Tarikhu-s Subuktigin

Tarikhu-s Subuktigin of Abu-l Fazl al Baihaki (b. 388 H., 995 CE; d. 470 H., 1077 CE).  A history of Ghaznivites up to 451 H. (1059 CE).

In The History of India as Told by its own HistoriansThe Posthumous Papers of the Late Sir H. M. Elliot. John Dowson, ed. 1st ed. 1867. 2nd ed., Calcutta: Susil Gupta, 1956, vol. 1, pp. 48-144.

  1. Overview

The Tarikhu-s Subuktigin, also known as the Tarikhi-i Al-i Subuktigin and the Tarikhi-i Baihaki.  It is a history of the house of Ghazni up to 451 H., 1059 CE.  It thus covers the reign of Amir Nasiru-d Subuktigin, the founder of the Ghaznivid dynasty.  Originally he was a slave and son-in-law of Alptigîn, who was appointed the governor of Khurasan under the Samânids in 961 CE.  Within a year, however, he was estranged from the Samânids and seized Ghaznî, and strategic town on the trade route linking India with Persia.  Ghaznî became a true power under Subuktigin, who ruled from 976-97 CE.  He retained, however, the title of amir, accepting thus Samânid suzerainity, however nominal.

The history also covers his son and successor, Sultan Mahmud (r. 997-1030 CE), who abandoned the pretext of recognizing Samânid authority, and took on the title of Sultan.  It was under Mahmud that the Ghaznivids reached their height of power.  The history also covers the era of their successors, during which the fortunes and power of the Ghaznivites rapidly eroded.  The Tarikhu-s Subuktigin is a well known history often cited by later Persian historians.

The author of this history is Kwaja Abu-l Fazl bin al Hasan al Baihaki.  He was born c. 386 H. (995 CE), and reportedly passed away in 470 H. (1077 CE).  It was reportedly a large work of several volumes.  The majority of the text, however, has been lost.  There are several manscripts in India, one in the Bodelian Library at Oxford, one in the Bibiliotheque National in Paris, and one in St. Petersburg.  All appear to be late copies made from the same incomplete original text.

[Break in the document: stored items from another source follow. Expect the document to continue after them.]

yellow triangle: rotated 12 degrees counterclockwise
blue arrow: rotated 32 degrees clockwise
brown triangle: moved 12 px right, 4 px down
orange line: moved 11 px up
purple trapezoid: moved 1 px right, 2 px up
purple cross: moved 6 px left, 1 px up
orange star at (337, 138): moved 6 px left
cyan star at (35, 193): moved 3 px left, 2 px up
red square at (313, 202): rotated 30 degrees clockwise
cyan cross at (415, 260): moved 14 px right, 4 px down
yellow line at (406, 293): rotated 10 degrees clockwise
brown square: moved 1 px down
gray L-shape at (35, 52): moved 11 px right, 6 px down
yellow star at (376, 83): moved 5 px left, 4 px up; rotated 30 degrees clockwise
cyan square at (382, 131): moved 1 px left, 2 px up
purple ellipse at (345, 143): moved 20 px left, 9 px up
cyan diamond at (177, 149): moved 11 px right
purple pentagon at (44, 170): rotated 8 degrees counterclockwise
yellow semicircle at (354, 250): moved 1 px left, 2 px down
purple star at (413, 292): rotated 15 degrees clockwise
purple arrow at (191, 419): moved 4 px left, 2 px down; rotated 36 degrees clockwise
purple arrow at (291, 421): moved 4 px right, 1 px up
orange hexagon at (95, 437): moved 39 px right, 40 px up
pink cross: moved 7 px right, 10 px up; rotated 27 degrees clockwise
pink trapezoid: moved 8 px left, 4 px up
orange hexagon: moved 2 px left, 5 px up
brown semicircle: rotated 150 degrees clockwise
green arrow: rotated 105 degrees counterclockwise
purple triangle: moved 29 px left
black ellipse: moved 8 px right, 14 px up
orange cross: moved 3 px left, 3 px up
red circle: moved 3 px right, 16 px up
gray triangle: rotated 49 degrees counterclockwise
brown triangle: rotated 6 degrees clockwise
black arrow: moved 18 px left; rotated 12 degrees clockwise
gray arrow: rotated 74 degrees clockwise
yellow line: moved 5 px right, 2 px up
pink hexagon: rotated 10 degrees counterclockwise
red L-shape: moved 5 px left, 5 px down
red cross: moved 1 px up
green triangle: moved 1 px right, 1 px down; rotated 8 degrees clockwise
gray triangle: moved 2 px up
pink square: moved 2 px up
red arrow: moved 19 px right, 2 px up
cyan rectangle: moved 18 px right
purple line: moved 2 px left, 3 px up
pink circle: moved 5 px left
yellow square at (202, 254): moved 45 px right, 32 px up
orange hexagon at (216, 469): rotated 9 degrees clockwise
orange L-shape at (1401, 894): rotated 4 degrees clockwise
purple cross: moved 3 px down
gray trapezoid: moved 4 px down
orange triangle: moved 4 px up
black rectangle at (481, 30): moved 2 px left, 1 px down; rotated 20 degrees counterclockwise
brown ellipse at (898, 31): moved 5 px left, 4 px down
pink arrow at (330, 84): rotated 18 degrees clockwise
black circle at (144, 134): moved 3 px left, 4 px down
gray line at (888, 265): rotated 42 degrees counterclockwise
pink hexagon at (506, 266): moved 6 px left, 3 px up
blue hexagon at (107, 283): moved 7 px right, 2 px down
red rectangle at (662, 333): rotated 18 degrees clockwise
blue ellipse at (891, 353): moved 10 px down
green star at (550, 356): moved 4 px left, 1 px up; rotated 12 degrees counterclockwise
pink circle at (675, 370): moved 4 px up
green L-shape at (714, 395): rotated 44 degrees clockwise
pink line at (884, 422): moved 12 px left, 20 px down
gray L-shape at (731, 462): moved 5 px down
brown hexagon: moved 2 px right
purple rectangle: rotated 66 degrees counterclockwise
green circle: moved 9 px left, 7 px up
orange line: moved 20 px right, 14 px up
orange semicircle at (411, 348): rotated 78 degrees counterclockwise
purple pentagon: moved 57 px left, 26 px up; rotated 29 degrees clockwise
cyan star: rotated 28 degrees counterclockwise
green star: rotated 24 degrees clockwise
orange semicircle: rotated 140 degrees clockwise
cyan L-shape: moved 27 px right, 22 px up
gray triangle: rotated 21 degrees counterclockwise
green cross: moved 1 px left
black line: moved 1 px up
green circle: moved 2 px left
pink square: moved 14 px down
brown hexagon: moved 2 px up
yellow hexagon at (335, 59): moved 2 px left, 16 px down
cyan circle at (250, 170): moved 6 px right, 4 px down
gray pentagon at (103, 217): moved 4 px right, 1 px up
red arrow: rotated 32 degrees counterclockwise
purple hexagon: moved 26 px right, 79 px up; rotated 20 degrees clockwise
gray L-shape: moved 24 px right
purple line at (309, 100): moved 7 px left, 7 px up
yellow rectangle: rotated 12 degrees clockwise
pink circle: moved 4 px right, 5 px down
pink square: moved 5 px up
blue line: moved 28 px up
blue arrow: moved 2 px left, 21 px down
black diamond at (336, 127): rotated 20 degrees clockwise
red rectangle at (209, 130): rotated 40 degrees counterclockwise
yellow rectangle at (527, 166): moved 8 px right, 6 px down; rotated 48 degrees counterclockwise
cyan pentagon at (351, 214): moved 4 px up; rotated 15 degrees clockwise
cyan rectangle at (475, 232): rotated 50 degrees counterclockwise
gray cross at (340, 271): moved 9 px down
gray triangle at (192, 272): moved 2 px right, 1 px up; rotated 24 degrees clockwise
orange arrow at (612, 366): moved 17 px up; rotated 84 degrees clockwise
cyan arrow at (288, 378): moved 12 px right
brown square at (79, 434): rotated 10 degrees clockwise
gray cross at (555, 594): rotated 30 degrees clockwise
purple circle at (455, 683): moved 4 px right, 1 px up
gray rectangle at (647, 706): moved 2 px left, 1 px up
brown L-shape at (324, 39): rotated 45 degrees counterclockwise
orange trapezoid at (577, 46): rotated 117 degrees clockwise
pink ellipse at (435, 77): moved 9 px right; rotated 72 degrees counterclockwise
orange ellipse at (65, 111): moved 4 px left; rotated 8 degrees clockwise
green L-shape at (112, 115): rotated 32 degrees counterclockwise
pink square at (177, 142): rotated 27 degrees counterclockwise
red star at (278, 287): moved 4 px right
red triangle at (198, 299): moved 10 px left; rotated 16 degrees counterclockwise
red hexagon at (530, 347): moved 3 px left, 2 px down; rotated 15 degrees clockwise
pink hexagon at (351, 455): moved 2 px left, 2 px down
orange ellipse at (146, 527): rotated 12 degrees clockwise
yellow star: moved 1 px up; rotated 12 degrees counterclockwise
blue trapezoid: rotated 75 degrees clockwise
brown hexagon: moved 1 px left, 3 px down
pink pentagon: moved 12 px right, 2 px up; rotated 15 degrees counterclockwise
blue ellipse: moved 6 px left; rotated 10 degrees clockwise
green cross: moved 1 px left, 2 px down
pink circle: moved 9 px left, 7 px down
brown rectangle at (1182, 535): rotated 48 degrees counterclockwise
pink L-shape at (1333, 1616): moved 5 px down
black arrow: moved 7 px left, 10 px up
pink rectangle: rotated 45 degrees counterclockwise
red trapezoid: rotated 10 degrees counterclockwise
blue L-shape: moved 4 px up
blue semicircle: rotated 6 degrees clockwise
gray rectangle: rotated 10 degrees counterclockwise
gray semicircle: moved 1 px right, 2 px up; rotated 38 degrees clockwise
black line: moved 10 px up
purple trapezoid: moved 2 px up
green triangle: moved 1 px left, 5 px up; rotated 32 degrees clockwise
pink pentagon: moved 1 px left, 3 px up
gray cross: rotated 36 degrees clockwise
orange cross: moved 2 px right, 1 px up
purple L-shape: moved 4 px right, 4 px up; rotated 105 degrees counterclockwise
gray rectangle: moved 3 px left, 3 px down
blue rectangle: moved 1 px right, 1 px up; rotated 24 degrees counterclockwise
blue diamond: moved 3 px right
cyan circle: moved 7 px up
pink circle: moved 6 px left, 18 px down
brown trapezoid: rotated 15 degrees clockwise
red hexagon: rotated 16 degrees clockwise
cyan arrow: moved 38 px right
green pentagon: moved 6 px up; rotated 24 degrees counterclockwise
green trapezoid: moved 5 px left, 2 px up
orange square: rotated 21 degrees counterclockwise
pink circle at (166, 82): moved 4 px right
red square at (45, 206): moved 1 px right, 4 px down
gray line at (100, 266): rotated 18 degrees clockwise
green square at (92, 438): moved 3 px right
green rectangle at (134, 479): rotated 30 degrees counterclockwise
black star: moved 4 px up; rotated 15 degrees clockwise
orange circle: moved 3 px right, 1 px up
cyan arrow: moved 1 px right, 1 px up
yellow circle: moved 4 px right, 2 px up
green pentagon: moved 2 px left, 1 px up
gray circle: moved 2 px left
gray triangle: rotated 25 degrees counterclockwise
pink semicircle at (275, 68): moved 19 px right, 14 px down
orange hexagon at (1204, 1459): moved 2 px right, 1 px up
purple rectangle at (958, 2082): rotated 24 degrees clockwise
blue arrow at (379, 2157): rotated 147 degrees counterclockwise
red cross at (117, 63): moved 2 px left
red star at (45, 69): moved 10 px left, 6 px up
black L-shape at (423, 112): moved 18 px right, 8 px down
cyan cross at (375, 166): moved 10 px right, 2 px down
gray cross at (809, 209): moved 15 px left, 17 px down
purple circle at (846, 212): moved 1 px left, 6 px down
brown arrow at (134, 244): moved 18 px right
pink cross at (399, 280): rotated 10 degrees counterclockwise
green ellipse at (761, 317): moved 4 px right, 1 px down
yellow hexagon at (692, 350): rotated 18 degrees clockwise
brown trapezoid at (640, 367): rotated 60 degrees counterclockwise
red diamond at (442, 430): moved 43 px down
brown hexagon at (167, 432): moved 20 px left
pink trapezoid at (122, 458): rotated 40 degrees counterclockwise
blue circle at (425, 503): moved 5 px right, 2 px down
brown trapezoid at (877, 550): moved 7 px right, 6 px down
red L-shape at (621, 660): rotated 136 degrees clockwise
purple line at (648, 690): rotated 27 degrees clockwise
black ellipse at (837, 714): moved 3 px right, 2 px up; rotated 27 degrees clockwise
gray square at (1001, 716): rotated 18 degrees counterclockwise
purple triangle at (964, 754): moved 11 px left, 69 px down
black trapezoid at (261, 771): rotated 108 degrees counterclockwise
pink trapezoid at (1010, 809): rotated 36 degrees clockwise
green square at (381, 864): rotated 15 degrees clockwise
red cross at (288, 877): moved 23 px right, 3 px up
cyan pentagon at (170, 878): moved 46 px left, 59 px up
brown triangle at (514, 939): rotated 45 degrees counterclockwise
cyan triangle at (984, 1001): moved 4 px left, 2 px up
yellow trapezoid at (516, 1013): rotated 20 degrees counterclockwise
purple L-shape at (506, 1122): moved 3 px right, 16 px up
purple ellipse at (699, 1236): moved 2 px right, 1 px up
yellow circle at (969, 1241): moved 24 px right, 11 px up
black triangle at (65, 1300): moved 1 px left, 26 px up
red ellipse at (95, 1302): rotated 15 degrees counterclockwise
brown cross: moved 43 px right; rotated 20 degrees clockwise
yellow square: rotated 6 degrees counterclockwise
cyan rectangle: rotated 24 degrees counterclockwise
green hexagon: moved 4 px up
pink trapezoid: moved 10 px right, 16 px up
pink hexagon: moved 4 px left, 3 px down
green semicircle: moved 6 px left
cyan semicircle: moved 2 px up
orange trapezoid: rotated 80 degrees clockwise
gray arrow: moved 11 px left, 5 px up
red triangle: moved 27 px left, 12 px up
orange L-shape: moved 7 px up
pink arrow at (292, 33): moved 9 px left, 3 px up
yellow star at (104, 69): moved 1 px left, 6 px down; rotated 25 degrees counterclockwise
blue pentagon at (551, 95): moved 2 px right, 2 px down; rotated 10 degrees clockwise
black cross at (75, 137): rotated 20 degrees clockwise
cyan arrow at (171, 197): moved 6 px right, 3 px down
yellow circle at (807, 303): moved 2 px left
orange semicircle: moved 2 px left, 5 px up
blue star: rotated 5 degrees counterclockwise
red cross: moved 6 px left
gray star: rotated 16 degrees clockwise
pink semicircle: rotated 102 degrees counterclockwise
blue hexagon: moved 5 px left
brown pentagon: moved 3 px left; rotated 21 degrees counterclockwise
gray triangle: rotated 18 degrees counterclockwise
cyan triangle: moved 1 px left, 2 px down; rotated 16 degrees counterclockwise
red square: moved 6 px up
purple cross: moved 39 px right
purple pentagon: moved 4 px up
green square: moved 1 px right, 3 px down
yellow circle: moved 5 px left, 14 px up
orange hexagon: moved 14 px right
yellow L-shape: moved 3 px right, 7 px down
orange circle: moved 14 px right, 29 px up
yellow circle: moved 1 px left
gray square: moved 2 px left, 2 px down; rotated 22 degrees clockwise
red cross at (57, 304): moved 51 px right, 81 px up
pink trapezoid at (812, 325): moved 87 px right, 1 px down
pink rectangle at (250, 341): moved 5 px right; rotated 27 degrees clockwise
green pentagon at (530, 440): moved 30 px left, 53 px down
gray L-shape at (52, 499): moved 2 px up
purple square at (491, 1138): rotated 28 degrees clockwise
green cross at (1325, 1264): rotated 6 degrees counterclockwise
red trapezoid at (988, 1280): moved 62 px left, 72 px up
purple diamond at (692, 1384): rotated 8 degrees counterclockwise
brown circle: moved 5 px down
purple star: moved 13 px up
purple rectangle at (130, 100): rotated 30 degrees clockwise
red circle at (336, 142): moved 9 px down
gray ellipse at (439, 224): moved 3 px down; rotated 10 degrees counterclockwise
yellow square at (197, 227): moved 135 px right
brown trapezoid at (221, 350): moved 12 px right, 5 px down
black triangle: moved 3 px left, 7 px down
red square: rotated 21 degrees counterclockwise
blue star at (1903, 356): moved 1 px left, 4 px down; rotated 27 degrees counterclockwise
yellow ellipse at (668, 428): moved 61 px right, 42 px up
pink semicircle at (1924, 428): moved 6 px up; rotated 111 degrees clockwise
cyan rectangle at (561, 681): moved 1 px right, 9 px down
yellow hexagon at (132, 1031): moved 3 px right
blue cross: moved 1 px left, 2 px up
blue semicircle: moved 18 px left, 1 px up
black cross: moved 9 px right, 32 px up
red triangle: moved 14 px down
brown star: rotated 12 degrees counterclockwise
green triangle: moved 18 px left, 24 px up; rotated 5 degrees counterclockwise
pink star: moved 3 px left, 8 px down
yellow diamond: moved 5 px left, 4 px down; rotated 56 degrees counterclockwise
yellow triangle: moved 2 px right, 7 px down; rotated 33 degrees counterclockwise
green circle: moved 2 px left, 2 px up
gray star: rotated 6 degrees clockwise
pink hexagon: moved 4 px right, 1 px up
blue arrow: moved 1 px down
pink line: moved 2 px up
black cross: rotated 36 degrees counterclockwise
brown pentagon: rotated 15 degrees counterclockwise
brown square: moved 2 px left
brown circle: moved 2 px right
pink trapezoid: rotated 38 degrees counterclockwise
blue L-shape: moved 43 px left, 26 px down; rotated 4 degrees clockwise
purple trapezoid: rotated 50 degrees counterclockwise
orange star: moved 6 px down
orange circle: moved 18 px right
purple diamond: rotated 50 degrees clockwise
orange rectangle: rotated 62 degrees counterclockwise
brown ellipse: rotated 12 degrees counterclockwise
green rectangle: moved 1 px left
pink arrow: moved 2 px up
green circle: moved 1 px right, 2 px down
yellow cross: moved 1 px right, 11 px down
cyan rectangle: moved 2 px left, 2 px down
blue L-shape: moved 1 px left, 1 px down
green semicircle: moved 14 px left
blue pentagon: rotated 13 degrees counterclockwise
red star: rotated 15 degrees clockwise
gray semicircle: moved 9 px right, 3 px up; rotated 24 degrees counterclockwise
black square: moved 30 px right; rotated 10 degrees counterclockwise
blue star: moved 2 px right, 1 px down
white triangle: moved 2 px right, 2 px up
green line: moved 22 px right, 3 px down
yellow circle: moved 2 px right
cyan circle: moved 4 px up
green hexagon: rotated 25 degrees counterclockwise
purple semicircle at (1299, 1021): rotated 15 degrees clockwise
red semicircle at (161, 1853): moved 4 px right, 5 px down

The excerpts included here deals with one of the numerous raids of Amir Nasiru-d din Subuktigin of Ghazni (in modern Afghanistan) and his son and successor, Sultan Mahmud.  Amir Subuktigin made his first of many raids into India starting in 376 H. (986-87 CE), and was assisted by his son Mahmud in many of them.  Mahmud, after succeeding his father to throne of Ghaznî, in 997 CE, continued his father’s policy and conducted many more raids until his death in 1030 CE.  His numerous incursions into India were largely raids designed to capture spoil in material wealth, slaves and livestock.  He is portrayed as a zealous Muslim eager to destroy “idol temples”, but this was probably justification for pillage, since these activities contravened the earlier Arab policy of granting Hindus and Buddhists protected dhimmi status.  These raids generally were not conquests resulting in annexation of territory, with the exception of the Punjab, most of which he did annex.  Ghaznivite control even of the Punjab passed away with Mahmud.  His incessant raiding over the course of almost thirty years, however, clearly destabilized Northern India and paved the way for the Muhammad Ghûrî’s invasion of northern India in 1175 CE, which led to the establishment of the Delhi sultanate.  The excerpt here described the assault on the fort of Hansi in Northern India.

  1. Excerpt

 [p. 130]

The Sultan takes the Fort of Hansi

On Saturday, the 14th, of Safar, the Amir had recovered, and held a darbar, and on Tuesday the 17th, he left the Jailam, and arrived at the fort of Hansi on Wednesday, the 9th of Rabi’u-l awwal, and pitched his camp under the fort, which he invested.  Fights were constantly taking place in a manner that could not be exceeded for their severity.  The garrison made desperate attempts at defence, and relaxed no effort.  In the victorious army the slaves of the household behaved very gallantly, and such a virgin fort was worthy of their valour.  At last, mines were sprung in five places, and the wall was brought down, and the fort was stormed by the sword on Monday, ten days before the close of Rabi’u-l awwal.  The Brahmans and other higher men were slain, and their women and children were carried away captive and all the treasure which was found was divided amongst the army.  The fort was known in Hindustan as “The Virgin,” as no one yet had been able to take it.